|Date of birth||24/05/1982|
|Place of birth||Kolkata (India)|
Doctoral work (PhD) at Laboratory of Aging and Cognitive Diseases, European Neuroscience Institute, Goettingen, Germany. Supervisor: Dr. Andre Fischer
|2003-2005||M.Sc. Molecular Biology, International Max Planck Research School, Goettingen, Germany.|
|2000-2003||B. Sc. (Hons.) Human Biology, All India Institute of Medical Sciences (AIIMS); New Delhi, India|
TO ANALYZE THE MOLECULAR AND CELLULAR MECHANISMS BY WHICH HDACs REGULATE NEURONAL FUNCTION DURING COGNITION AND ALZHEIMER’S DISEASE
The term epigenetics is most commonly defined as heritable changes in gene expression that cannot be explained by the DNA sequence. The two most studied epigenetic phenomena are DNA-methylation and Histone-tail modifications.
The DNA is wrapped around a complex of eight Histones (dimers of H2A, H2B, H3, H4) to form the basic unit/level of chromatin structure. The basic amino-terminal tails of histones carry diverse post- translational modifications, for example acetylation, methylation and ubiquitination, which build up discrete pattern of chemical marks recognized and bound by other proteins. This idea is often referred to as “histone code”. Lysine acetylation of H3 and most H4 sites leads to the relaxation of chromatin thereby making the DNA accessible for DNA binding proteins such as transcription factors. Histone acetylation is therefore generally considered to promote gene expression. The acetylation of histones is regulated by histone-acetyl transferases (HAT) and Histone-deacetylases (HDAC) that transfer or remove acetyl-groups on specific lysine residues on Histone-tails, respectively.
Recent studies from our group and others indicate that epigenetic mechanisms, namely the inhibition of HDACs, could reinstate learning behavior but most importantly also re-establish access to long-term memories in animal models for neurodegeneration (Fischer, 2007) (Alacorn, 2004) (Beglopoulos, 2006). Notably, inhibition of HDAC activity has also been implicated with improving cognitive function in wild type mice (Levenson, 2004).
However, to date little is known about the role of HDACs in neuronal function and learning and memory. In this proposal I plan to unravel the underlying molecular mechanisms by which epigenetic processes such as HDAC activity affect synaptic plasticity, learning and long-term memory. I am particularly interested in elucidating which of the 11 human zinc-dependent HDACs might be most important for the observed beneficial effects on neuroplasticity. I feel that my research will significantly contribute to further our understanding about the mechanisms underlying learning and memory and may eventually also help to develop therapeutic strategies to treat cognitive disorders such as Alzheimer’s disease (AD).
- Alarcon, J. M., Malleret, G., Touzani, K., Vronskaya, S., Ishii, S., Kandel, E. R., and Barco, A. (2004). Chromatin acetylation, memory, and LTP are impaired in CBP+/- mice: a model for the cognitive deficit in Rubinstein-Taybi syndrome and its amelioration. Neuron 42, 947-959.
- Beglopoulos, V., and Shen, J. (2006). Regulation of CRE-dependent transcription by presenilins: prospects for therapy of Alzheimer’s disease. Trends in Pharmacological Sciences 27, 33-41.

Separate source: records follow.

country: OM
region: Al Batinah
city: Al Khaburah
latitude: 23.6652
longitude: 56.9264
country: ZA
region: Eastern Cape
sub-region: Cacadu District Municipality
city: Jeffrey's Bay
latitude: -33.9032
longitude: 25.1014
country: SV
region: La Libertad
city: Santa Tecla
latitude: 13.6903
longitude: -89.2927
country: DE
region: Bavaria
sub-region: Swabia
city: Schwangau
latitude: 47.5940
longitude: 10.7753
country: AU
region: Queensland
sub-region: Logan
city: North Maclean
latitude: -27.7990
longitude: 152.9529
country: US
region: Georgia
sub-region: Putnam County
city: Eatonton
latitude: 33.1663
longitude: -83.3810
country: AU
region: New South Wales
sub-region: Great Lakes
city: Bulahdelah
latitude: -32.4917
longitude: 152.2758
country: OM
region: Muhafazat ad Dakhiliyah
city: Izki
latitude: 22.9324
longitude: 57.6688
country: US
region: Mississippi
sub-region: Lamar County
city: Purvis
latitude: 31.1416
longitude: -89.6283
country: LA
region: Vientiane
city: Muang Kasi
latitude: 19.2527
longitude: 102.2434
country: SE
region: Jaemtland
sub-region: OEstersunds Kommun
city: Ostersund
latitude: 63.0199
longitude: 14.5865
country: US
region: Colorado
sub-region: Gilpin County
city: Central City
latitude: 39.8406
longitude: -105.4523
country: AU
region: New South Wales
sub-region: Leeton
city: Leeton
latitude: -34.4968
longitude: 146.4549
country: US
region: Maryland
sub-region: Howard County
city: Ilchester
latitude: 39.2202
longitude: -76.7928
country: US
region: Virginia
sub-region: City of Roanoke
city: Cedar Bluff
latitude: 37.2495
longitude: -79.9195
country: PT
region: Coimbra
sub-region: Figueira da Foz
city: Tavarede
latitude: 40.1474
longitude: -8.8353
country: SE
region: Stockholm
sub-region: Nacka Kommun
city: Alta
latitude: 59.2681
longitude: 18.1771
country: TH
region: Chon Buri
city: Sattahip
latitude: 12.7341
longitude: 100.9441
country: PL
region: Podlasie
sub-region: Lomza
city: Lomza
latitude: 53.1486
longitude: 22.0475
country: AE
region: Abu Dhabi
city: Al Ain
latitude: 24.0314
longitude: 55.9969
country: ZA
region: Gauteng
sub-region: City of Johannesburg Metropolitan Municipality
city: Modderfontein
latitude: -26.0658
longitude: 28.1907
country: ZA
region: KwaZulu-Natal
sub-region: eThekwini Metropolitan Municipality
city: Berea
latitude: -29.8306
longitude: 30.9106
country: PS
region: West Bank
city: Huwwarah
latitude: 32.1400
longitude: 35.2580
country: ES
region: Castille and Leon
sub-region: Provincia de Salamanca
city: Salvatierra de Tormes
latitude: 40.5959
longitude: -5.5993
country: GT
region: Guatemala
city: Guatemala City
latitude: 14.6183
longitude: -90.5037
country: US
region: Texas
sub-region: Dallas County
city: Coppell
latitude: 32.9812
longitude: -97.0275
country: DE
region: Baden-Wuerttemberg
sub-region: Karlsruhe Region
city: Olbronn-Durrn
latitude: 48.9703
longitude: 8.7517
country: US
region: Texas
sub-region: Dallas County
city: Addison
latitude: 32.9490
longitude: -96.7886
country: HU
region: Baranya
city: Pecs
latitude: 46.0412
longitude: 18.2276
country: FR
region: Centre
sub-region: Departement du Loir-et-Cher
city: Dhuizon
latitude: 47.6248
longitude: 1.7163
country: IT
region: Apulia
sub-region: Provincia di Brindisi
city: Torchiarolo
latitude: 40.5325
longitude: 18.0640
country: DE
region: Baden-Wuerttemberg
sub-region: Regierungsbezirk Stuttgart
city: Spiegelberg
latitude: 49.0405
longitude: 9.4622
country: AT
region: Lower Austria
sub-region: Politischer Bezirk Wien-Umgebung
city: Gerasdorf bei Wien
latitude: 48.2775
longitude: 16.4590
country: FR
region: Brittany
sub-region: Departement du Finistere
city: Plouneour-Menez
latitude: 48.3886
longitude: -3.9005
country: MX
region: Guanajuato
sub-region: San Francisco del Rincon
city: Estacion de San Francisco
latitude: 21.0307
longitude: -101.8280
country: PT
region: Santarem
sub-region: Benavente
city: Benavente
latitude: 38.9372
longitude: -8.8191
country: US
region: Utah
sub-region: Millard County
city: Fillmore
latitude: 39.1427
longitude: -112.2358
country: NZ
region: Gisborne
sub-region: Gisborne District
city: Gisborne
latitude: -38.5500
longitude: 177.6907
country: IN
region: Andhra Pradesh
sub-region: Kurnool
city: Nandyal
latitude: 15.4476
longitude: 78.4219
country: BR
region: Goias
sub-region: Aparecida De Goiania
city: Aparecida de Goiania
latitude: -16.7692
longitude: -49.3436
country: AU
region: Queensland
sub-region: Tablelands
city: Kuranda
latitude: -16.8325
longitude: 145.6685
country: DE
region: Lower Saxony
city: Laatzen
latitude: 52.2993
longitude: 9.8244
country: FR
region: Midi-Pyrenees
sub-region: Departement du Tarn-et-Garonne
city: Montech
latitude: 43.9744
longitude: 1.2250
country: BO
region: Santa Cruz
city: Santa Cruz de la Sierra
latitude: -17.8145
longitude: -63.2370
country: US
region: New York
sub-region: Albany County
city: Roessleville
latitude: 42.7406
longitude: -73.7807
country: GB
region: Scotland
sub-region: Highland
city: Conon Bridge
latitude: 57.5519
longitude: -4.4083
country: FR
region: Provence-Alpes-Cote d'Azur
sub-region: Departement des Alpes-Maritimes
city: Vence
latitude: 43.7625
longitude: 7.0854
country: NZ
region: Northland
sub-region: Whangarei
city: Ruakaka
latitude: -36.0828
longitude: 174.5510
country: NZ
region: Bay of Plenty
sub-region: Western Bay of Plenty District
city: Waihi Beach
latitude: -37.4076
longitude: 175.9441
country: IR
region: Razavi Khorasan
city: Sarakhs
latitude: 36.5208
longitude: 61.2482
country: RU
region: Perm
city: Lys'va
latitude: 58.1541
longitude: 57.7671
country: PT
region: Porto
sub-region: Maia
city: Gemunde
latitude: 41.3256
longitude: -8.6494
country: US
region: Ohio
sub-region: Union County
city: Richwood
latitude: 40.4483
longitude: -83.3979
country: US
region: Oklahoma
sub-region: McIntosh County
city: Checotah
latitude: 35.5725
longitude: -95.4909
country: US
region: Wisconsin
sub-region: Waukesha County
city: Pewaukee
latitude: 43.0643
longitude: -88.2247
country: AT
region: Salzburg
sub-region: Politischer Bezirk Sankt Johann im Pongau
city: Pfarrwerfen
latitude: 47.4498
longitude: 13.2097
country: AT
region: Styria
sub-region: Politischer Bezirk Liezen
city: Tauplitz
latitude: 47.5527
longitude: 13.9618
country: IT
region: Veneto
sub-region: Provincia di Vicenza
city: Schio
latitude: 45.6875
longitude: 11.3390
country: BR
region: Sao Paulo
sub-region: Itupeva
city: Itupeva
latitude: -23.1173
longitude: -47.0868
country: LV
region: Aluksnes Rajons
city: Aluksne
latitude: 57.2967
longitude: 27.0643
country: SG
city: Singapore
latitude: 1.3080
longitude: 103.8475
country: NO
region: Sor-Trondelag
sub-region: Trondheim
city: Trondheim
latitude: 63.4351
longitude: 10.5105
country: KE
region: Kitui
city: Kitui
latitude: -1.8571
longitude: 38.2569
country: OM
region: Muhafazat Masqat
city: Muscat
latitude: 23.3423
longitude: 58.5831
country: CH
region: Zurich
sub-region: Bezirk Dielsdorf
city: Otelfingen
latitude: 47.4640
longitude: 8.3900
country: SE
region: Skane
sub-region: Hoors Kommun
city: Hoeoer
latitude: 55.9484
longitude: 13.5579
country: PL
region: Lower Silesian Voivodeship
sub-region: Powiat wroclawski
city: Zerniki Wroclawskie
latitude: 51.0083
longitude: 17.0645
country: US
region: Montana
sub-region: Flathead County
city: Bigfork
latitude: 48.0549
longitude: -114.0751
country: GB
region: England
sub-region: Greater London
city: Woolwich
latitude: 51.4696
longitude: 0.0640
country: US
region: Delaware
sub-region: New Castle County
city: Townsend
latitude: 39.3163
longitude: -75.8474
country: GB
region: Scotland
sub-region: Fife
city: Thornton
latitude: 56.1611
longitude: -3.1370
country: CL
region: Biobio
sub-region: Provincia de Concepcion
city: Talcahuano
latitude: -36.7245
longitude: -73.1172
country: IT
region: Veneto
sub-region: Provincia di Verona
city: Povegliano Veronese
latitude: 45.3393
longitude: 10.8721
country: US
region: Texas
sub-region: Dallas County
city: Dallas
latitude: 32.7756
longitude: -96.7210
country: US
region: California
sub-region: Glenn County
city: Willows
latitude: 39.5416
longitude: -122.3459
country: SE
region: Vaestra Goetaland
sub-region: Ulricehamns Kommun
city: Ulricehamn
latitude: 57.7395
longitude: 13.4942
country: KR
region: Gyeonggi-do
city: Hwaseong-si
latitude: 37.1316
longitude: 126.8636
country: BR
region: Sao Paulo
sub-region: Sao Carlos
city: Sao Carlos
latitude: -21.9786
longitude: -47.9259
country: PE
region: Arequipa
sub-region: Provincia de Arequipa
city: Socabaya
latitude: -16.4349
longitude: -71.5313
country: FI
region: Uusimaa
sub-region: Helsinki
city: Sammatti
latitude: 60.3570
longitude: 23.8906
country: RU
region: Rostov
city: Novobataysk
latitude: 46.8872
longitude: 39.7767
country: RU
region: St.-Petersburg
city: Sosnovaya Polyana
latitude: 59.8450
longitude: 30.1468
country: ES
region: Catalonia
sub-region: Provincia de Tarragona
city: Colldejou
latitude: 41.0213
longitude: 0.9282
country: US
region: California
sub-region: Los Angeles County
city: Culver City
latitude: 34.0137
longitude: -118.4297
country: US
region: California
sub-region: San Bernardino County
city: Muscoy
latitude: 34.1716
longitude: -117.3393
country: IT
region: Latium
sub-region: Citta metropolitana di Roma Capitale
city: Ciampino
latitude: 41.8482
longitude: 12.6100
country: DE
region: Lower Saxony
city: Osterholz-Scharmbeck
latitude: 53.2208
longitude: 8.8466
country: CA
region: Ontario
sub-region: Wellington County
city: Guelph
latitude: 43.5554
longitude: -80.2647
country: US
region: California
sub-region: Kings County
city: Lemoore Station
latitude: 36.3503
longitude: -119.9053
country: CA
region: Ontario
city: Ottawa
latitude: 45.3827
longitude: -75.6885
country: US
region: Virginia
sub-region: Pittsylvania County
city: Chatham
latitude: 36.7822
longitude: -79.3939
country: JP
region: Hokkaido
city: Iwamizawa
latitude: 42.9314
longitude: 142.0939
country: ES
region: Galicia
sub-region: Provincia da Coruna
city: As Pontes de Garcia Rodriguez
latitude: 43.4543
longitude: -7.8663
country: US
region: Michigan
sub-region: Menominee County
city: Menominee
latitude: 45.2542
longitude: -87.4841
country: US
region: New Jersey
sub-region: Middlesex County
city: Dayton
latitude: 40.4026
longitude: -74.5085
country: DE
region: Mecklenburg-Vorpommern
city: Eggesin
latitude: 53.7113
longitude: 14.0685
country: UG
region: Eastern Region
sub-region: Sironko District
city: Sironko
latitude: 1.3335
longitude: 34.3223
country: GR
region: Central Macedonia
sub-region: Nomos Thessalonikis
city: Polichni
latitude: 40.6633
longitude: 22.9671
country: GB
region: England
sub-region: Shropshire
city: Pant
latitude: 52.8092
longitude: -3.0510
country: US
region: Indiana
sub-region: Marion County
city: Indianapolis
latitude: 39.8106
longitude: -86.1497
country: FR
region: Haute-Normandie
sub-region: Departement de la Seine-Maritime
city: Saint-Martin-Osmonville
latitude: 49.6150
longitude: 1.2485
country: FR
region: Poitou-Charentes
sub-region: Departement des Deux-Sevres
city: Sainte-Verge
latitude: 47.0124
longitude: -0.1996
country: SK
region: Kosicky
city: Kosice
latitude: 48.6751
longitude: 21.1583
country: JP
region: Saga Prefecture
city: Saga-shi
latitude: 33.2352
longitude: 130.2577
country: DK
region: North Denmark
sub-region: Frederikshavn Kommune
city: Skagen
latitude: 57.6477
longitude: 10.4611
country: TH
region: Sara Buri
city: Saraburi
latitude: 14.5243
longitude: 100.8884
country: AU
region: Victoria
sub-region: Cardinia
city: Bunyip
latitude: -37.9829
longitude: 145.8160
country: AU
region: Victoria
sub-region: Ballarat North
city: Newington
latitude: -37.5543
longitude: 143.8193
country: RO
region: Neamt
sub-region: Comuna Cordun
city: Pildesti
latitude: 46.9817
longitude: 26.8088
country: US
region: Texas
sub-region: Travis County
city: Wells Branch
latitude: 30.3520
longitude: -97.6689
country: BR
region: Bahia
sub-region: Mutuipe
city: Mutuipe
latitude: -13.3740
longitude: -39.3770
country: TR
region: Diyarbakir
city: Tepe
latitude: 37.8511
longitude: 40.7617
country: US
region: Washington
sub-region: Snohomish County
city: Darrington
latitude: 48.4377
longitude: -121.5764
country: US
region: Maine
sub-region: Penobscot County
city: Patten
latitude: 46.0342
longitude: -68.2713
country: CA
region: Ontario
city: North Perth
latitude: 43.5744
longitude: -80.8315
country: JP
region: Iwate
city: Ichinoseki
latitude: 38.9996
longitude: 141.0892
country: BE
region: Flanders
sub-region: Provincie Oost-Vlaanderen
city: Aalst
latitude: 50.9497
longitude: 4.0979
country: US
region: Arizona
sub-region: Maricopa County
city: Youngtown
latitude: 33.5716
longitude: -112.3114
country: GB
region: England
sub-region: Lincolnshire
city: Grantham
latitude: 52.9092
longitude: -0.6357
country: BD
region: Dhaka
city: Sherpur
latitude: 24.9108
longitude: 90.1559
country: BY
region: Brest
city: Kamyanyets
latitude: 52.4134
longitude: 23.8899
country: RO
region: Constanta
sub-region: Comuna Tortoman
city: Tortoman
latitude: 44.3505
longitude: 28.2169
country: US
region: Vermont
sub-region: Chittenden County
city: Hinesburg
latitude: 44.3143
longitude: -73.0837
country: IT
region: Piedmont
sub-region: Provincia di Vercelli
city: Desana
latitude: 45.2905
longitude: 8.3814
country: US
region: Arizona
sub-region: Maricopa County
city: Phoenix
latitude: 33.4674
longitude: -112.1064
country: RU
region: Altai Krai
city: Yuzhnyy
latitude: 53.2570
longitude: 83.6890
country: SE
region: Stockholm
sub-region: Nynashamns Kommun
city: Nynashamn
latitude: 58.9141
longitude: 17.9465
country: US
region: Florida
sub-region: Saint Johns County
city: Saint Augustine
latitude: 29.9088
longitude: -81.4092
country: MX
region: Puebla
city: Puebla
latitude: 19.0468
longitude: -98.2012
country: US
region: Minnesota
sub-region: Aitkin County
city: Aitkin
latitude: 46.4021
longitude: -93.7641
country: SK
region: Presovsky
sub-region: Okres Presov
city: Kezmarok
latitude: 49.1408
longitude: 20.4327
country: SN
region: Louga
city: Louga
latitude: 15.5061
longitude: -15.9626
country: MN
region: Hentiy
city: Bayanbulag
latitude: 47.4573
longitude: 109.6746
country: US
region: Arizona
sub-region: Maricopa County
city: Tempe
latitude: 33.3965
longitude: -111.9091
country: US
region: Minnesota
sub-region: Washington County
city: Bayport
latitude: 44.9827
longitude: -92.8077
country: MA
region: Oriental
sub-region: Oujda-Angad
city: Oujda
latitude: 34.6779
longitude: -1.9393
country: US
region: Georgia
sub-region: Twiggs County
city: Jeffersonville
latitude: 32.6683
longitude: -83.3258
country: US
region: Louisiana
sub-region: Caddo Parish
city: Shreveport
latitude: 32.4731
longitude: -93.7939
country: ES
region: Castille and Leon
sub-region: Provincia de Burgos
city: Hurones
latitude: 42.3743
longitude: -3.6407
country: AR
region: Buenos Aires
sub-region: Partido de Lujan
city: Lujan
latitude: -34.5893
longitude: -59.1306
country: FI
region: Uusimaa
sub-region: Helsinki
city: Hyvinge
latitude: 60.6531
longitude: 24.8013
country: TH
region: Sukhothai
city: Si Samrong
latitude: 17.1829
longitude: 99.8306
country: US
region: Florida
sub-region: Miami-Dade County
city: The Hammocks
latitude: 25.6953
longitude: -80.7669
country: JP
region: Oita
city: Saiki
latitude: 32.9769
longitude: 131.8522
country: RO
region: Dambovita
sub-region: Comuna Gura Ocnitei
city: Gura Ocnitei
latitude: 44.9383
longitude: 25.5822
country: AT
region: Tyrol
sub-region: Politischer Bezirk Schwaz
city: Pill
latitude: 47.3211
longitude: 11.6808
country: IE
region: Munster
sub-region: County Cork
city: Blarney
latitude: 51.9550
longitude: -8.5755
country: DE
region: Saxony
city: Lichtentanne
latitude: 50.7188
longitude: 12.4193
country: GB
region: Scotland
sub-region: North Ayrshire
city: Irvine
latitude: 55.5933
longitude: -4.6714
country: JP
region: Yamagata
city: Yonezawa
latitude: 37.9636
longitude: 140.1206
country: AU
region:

- Fischer, A., Sananbenesi, F., Pang, P. T., Lu, B., and Tsai, L. H. (2005). Opposing roles of transient and prolonged expression of p25 in synaptic plasticity and hippocampus-dependent memory. Neuron 48, 825-838.
- Levenson, J. M., O'Riordan, K. J., Brown, K. D., Trinh, M. A., Molfese, D. L., and Sweatt, J. D. (2004). Regulation of histone acetylation during memory formation in the hippocampus. J Biol Chem 279, 40545-40559.